### WHAT TO WORK ON
Restate the entries below in full, exactly as they read, but without pictures.

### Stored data
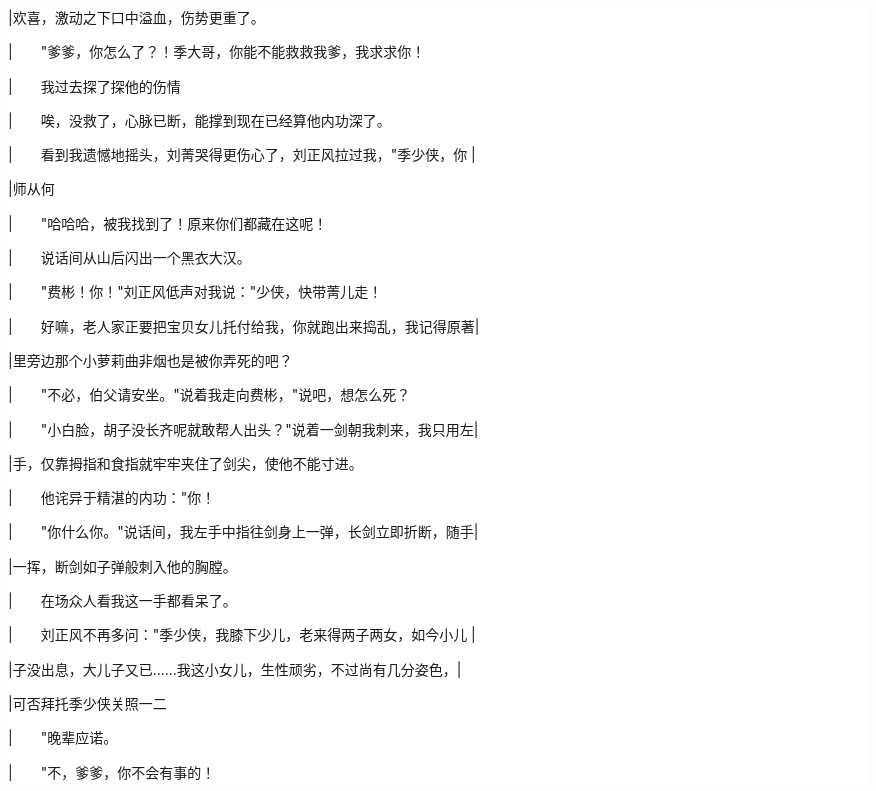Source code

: |欢喜，激动之下口中溢血，伤势更重了。

|　　"爹爹，你怎么了？！季大哥，你能不能救救我爹，我求求你！

|　　我过去探了探他的伤情

|　　唉，没救了，心脉已断，能撑到现在已经算他内功深了。

|　　看到我遗憾地摇头，刘菁哭得更伤心了，刘正风拉过我，"季少侠，你 |

|师从何

|　　"哈哈哈，被我找到了！原来你们都藏在这呢！

|　　说话间从山后闪出一个黑衣大汉。

|　　"费彬！你！"刘正风低声对我说："少侠，快带菁儿走！

|　　好嘛，老人家正要把宝贝女儿托付给我，你就跑出来捣乱，我记得原著|

|里旁边那个小萝莉曲非烟也是被你弄死的吧？

|　　"不必，伯父请安坐。"说着我走向费彬，"说吧，想怎么死？

|　　"小白脸，胡子没长齐呢就敢帮人出头？"说着一剑朝我刺来，我只用左|

|手，仅靠拇指和食指就牢牢夹住了剑尖，使他不能寸进。

|　　他诧异于精湛的内功："你！

|　　"你什么你。"说话间，我左手中指往剑身上一弹，长剑立即折断，随手|

|一挥，断剑如子弹般刺入他的胸膛。

|　　在场众人看我这一手都看呆了。

|　　刘正风不再多问："季少侠，我膝下少儿，老来得两子两女，如今小儿 |

|子没出息，大儿子又已......我这小女儿，生性顽劣，不过尚有几分姿色，|

|可否拜托季少侠关照一二

|　　"晚辈应诺。

|　　"不，爹爹，你不会有事的！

### ANSWER TO THIS TASK
Source code

: |欢喜，激动之下口中溢血，伤势更重了。

|　　"爹爹，你怎么了？！季大哥，你能不能救救我爹，我求求你！

|　　我过去探了探他的伤情

|　　唉，没救了，心脉已断，能撑到现在已经算他内功深了。

|　　看到我遗憾地摇头，刘菁哭得更伤心了，刘正风拉过我，"季少侠，你 |

|师从何

|　　"哈哈哈，被我找到了！原来你们都藏在这呢！

|　　说话间从山后闪出一个黑衣大汉。

|　　"费彬！你！"刘正风低声对我说："少侠，快带菁儿走！

|　　好嘛，老人家正要把宝贝女儿托付给我，你就跑出来捣乱，我记得原著|

|里旁边那个小萝莉曲非烟也是被你弄死的吧？

|　　"不必，伯父请安坐。"说着我走向费彬，"说吧，想怎么死？

|　　"小白脸，胡子没长齐呢就敢帮人出头？"说着一剑朝我刺来，我只用左|

|手，仅靠拇指和食指就牢牢夹住了剑尖，使他不能寸进。

|　　他诧异于精湛的内功："你！

|　　"你什么你。"说话间，我左手中指往剑身上一弹，长剑立即折断，随手|

|一挥，断剑如子弹般刺入他的胸膛。

|　　在场众人看我这一手都看呆了。

|　　刘正风不再多问："季少侠，我膝下少儿，老来得两子两女，如今小儿 |

|子没出息，大儿子又已......我这小女儿，生性顽劣，不过尚有几分姿色，|

|可否拜托季少侠关照一二

|　　"晚辈应诺。

|　　"不，爹爹，你不会有事的！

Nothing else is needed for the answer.